### WORK INSTRUCTIONS:
Count the lines in the records below that contain the string "path". Reply with the number alone.

═══ DATA SECTION

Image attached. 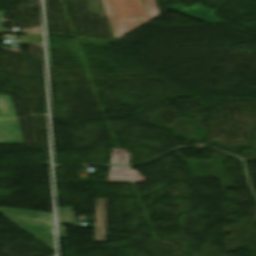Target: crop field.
Returning a JSON list of instances; mask_svg holds the SVG:
<instances>
[{
	"label": "crop field",
	"instance_id": "8a807250",
	"mask_svg": "<svg viewBox=\"0 0 256 256\" xmlns=\"http://www.w3.org/2000/svg\"><path fill=\"white\" fill-rule=\"evenodd\" d=\"M114 40L159 15L155 0H102Z\"/></svg>",
	"mask_w": 256,
	"mask_h": 256
},
{
	"label": "crop field",
	"instance_id": "ac0d7876",
	"mask_svg": "<svg viewBox=\"0 0 256 256\" xmlns=\"http://www.w3.org/2000/svg\"><path fill=\"white\" fill-rule=\"evenodd\" d=\"M0 213L54 251L52 214L5 207Z\"/></svg>",
	"mask_w": 256,
	"mask_h": 256
},
{
	"label": "crop field",
	"instance_id": "34b2d1b8",
	"mask_svg": "<svg viewBox=\"0 0 256 256\" xmlns=\"http://www.w3.org/2000/svg\"><path fill=\"white\" fill-rule=\"evenodd\" d=\"M169 9L183 13L185 15L191 16L193 18L202 20L207 23L223 22V21L213 17L216 12L215 10L209 9L207 7H204V6H201L198 4H196L190 8H187L182 5L177 4Z\"/></svg>",
	"mask_w": 256,
	"mask_h": 256
},
{
	"label": "crop field",
	"instance_id": "412701ff",
	"mask_svg": "<svg viewBox=\"0 0 256 256\" xmlns=\"http://www.w3.org/2000/svg\"><path fill=\"white\" fill-rule=\"evenodd\" d=\"M0 143L23 144L17 119L0 121Z\"/></svg>",
	"mask_w": 256,
	"mask_h": 256
},
{
	"label": "crop field",
	"instance_id": "f4fd0767",
	"mask_svg": "<svg viewBox=\"0 0 256 256\" xmlns=\"http://www.w3.org/2000/svg\"><path fill=\"white\" fill-rule=\"evenodd\" d=\"M126 175V176H123ZM144 181L143 176H139L135 170L127 167H111L107 183L140 182Z\"/></svg>",
	"mask_w": 256,
	"mask_h": 256
},
{
	"label": "crop field",
	"instance_id": "dd49c442",
	"mask_svg": "<svg viewBox=\"0 0 256 256\" xmlns=\"http://www.w3.org/2000/svg\"><path fill=\"white\" fill-rule=\"evenodd\" d=\"M106 199H96L94 242H105Z\"/></svg>",
	"mask_w": 256,
	"mask_h": 256
},
{
	"label": "crop field",
	"instance_id": "e52e79f7",
	"mask_svg": "<svg viewBox=\"0 0 256 256\" xmlns=\"http://www.w3.org/2000/svg\"><path fill=\"white\" fill-rule=\"evenodd\" d=\"M16 117L10 96H0V119Z\"/></svg>",
	"mask_w": 256,
	"mask_h": 256
},
{
	"label": "crop field",
	"instance_id": "d8731c3e",
	"mask_svg": "<svg viewBox=\"0 0 256 256\" xmlns=\"http://www.w3.org/2000/svg\"><path fill=\"white\" fill-rule=\"evenodd\" d=\"M59 223H74L73 207H57Z\"/></svg>",
	"mask_w": 256,
	"mask_h": 256
},
{
	"label": "crop field",
	"instance_id": "5a996713",
	"mask_svg": "<svg viewBox=\"0 0 256 256\" xmlns=\"http://www.w3.org/2000/svg\"><path fill=\"white\" fill-rule=\"evenodd\" d=\"M124 157V159H121ZM129 152L124 149H113L111 163L113 164H128Z\"/></svg>",
	"mask_w": 256,
	"mask_h": 256
},
{
	"label": "crop field",
	"instance_id": "3316defc",
	"mask_svg": "<svg viewBox=\"0 0 256 256\" xmlns=\"http://www.w3.org/2000/svg\"><path fill=\"white\" fill-rule=\"evenodd\" d=\"M58 238H66L64 226H58Z\"/></svg>",
	"mask_w": 256,
	"mask_h": 256
},
{
	"label": "crop field",
	"instance_id": "28ad6ade",
	"mask_svg": "<svg viewBox=\"0 0 256 256\" xmlns=\"http://www.w3.org/2000/svg\"><path fill=\"white\" fill-rule=\"evenodd\" d=\"M2 14L3 12H0V25H1Z\"/></svg>",
	"mask_w": 256,
	"mask_h": 256
}]
</instances>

══════

### FINISHED ANSWER:
11